* **Text provided**:
※

Re: [RFC PATCH v2] Minimal non-child process exit notification support

From: Aleksa Sarai <cyphar@cyphar.com>
To: Daniel Colascione <dancol@google.com>
Cc: linux-kernel <linux-kernel@vger.kernel.org>,
	Tim Murray <timmurray@google.com>,
	Joel Fernandes <joelaf@google.com>
Subject: Re: [RFC PATCH v2] Minimal non-child process exit notification support
Date: Thu, 1 Nov 2018 21:47:51 +1100	[thread overview]
Message-ID: <20181101104750.q23rb3hczx2tzakq@yavin> (raw)
In-Reply-To: <CAKOZueszfoSM0pxhmuFLOuPmJqSfYXxgutstyCgqxAyoUi4h3w@mail.gmail.com>

[-- Attachment #1: Type: text/plain, Size: 7310 bytes --]

On 2018-11-01, Daniel Colascione <dancol@google.com> wrote:
> On Thu, Nov 1, 2018 at 7:00 AM, Aleksa Sarai <cyphar@cyphar.com> wrote:
> > On 2018-10-29, Daniel Colascione <dancol@google.com> wrote:
> >> This patch adds a new file under /proc/pid, /proc/pid/exithand.
> >> Attempting to read from an exithand file will block until the
> >> corresponding process exits, at which point the read will successfully
> >> complete with EOF.  The file descriptor supports both blocking
> >> operations and poll(2). It's intended to be a minimal interface for
> >> allowing a program to wait for the exit of a process that is not one
> >> of its children.
> >>
> >> Why might we want this interface? Android's lmkd kills processes in
> >> order to free memory in response to various memory pressure
> >> signals. It's desirable to wait until a killed process actually exits
> >> before moving on (if needed) to killing the next process. Since the
> >> processes that lmkd kills are not lmkd's children, lmkd currently
> >> lacks a way to wait for a process to actually die after being sent
> >> SIGKILL; today, lmkd resorts to polling the proc filesystem pid
> >> entry. This interface allow lmkd to give up polling and instead block
> >> and wait for process death.
> >
> > I agree with the need for this interface (with a few caveats), but there
> > are a few points I'd like to make:
> >
> >  * I don't think that making a new procfile is necessary. When you open
> >    /proc/$pid you already have a handle for the underlying process, and
> >    you can already poll to check whether the process has died (fstatat
> >    fails for instance). What if we just used an inotify event to tell
> >    userspace that the process has died -- to avoid userspace doing a
> >    poll loop?
> 
> I'm trying to make a simple interface. The basic unix data access
> model is that a userspace application wants information (e.g., next
> bunch of bytes in a file, next packet from a socket, next signal from
> a signal FD, etc.), and tells the kernel so by making a system call on
> a file descriptor. Ordinarily, the kernel returns to userspace with
> the requested information when it's available, potentially after
> blocking until the information is available. Sometimes userspace
> doesn't want to block, so it adds O_NONBLOCK to the open file mode,
> and in this mode, the kernel can tell the userspace requestor "try
> again later", but the source of truth is still that
> ordinarily-blocking system call. How does userspace know when to try
> again in the "try again later" case? By using
> select/poll/epoll/whatever, which suggests a good time for that "try
> again later" retry, but is not dispositive about it, since that
> ordinarily-blocking system call is still the sole source of truth, and
> that poll is allowed to report spurious readabilty.

※

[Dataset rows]
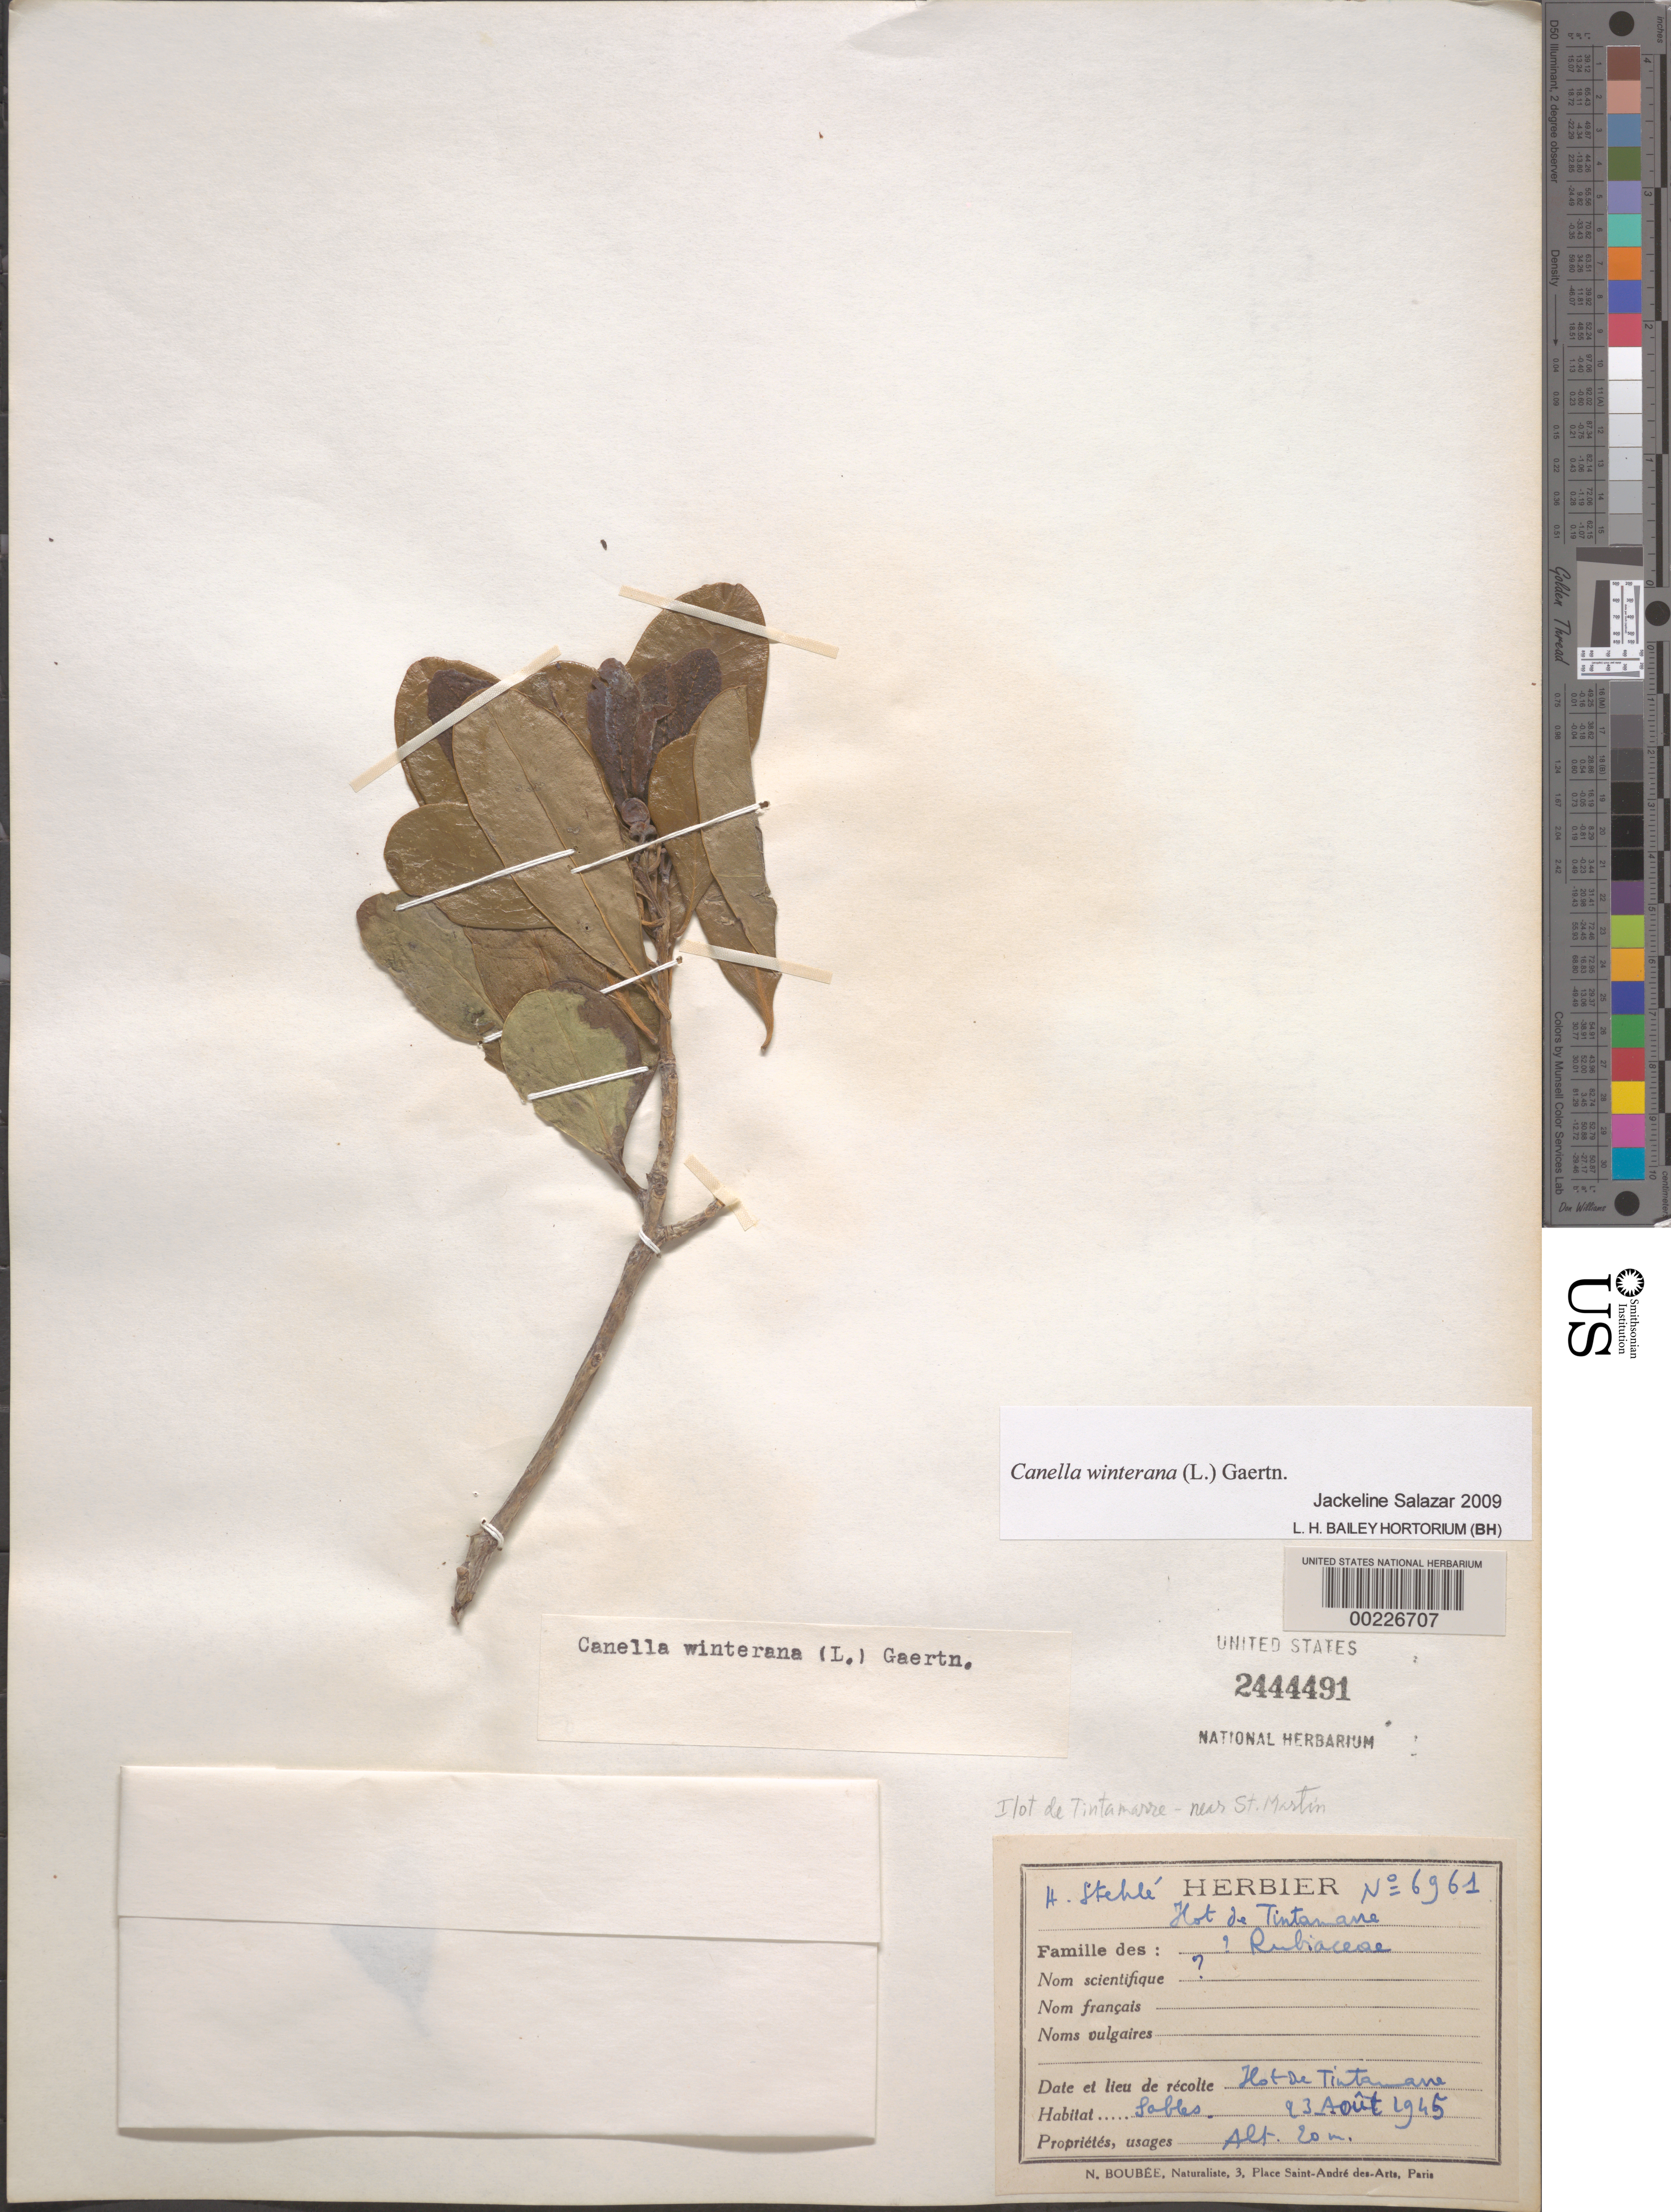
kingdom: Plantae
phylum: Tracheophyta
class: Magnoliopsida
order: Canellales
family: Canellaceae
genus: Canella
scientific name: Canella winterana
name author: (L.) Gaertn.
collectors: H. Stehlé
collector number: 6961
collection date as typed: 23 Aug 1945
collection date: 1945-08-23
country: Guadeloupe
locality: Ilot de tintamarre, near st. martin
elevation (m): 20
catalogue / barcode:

※

* **Short problem A**: In the exithand thread, condense the paragraph beginning "Why might we want this interface?" into a short bulleted list that keeps its main facts.
* **Short problem B**:
Answer these questions from the exithand thread:
(i) What is the full path of the new file the patch adds?
(ii) How does lmkd currently check whether a killed process has died?
(iii) What kind of event does the reply propose for telling userspace that the process has died?
* **Short problem C**: Continue the exithand thread from its last sentence, in the same voice.

* **Exercise answer A**:
- Android's lmkd kills processes to free memory in response to various memory pressure signals.
- It should wait until a killed process actually exits before moving on, if needed, to kill the next one.
- The processes lmkd kills are not its children, so it has no way to wait for one to die after sending SIGKILL. Today it polls the proc filesystem pid entry instead.
- The new interface lets lmkd stop polling and block until the process dies.

* **Exercise answer B**:
(i) /proc/pid/exithand
(ii) It polls the proc filesystem pid entry.
(iii) An inotify event

* **Exercise answer C**:
inotify gives you an event if a file or directory is deleted. A pid
dying semantically is similar to the idea of a /proc/$pid being deleted.
I don't see how a blocking read on a new procfile is simpler than using
the existing notification-on-file-events infrastructure -- not to
mention that the idea of "this file blocks until the thing we are
indirectly referencing by this file is gone" seems to me to be a really
strange interface.

Sure, it uses read(2) -- but is that the only constraint on designing
simple interfaces?

> The event file I'm proposing is so ordinary, in fact, that it works
> from the shell. Without some specific technical reason to do something
> different, we shouldn't do something unusual.

inotify-tools are available on effectively every distribution.

> Given that we *can*, cheaply, provide a clean and consistent API to
> userspace, why would we instead want to inflict some exotic and
> hard-to-use interface on userspace instead? Asking that userspace poll
> on a directory file descriptor and, when poll returns, check by
> looking for certain errors (we'd have to spec which ones) from fstatat
> is awkward. /proc/pid is a directory. In what other context does the
> kernel ask userspace to use a directory this way?

I'm not sure you understood my proposal. I said that we need an
interface to do this, and I was trying to explain (by noting what the
current way of doing it would be) what I think the interface should be.

To reiterate, I believe that having an inotify event (IN_DELETE_SELF on
/proc/$pid) would be in keeping with the current way of doing things but
allowing userspace to avoid all of the annoyances you just mentioned and
I was alluding to.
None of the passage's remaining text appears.